Restate word for word the lines of the records below, starting at the line that contains "right eye: (608, 417)" and ending at the line that contains "left eye: (823, 555)", with both of those lines included and nothing else.
[[ The input open ]]
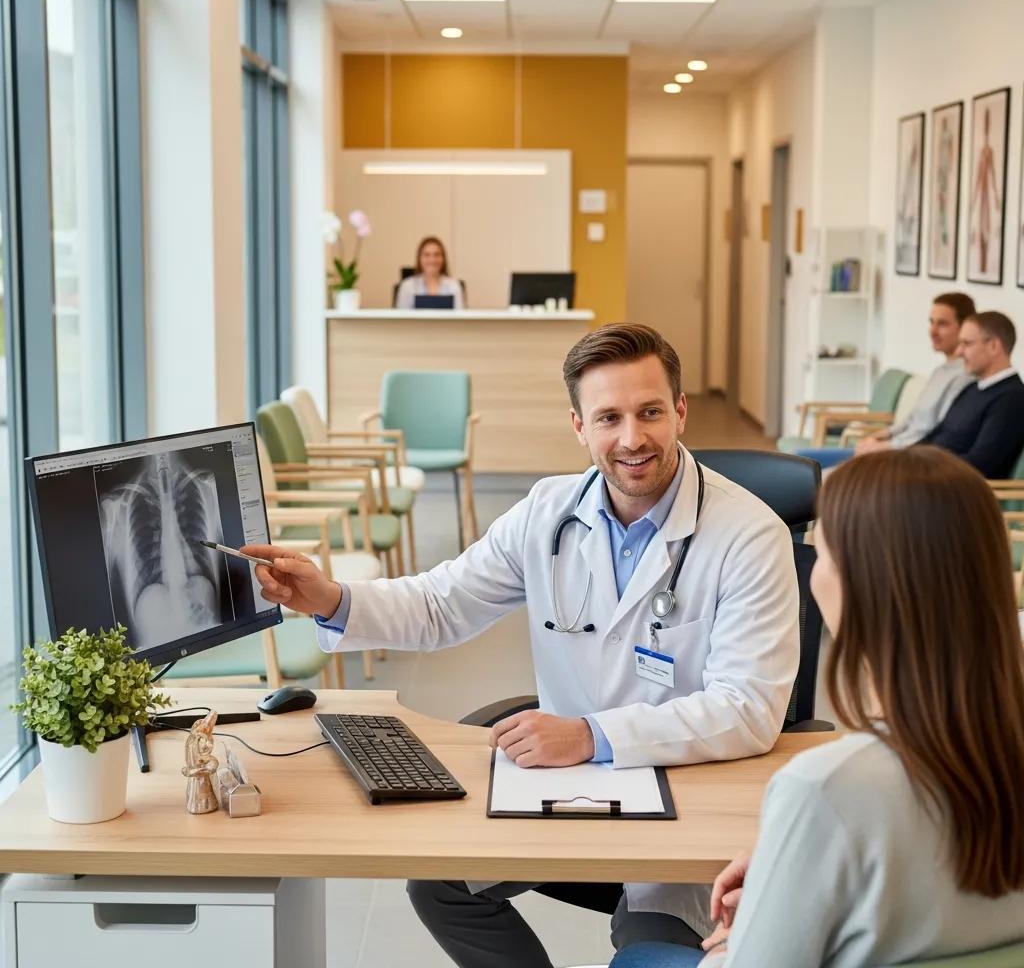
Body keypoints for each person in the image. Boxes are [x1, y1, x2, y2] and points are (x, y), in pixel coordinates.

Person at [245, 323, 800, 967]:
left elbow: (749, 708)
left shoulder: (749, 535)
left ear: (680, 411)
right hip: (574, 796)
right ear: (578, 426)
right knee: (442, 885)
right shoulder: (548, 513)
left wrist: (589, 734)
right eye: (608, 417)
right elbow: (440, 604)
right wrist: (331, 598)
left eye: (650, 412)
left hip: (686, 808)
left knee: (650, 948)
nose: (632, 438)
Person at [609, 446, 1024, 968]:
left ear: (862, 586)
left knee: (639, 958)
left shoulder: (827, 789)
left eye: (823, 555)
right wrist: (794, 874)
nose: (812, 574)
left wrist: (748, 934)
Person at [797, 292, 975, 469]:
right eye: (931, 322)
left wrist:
[[ The input closed ]]
[[ The input open ]]
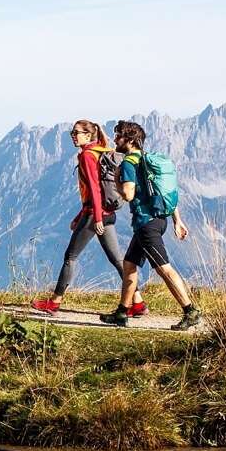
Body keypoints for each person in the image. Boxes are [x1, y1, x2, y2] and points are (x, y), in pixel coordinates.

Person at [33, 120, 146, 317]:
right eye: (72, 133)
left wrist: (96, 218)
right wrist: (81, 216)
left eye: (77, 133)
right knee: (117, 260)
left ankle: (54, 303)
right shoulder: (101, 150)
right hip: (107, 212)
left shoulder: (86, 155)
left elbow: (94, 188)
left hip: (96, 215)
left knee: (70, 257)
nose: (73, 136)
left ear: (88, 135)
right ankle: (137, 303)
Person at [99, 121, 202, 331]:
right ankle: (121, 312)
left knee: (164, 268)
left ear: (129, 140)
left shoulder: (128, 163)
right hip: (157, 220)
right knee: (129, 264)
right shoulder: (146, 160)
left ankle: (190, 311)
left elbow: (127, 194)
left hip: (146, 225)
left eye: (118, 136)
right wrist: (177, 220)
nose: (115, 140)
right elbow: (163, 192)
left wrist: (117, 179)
[[ The input closed ]]
* _Final answer_:
right eye: (608, 417)
right elbow: (440, 604)
right wrist: (331, 598)
left eye: (650, 412)
left hip: (686, 808)
left knee: (650, 948)
nose: (632, 438)
Person at [609, 446, 1024, 968]:
left ear: (862, 586)
left knee: (639, 958)
left shoulder: (827, 789)
left eye: (823, 555)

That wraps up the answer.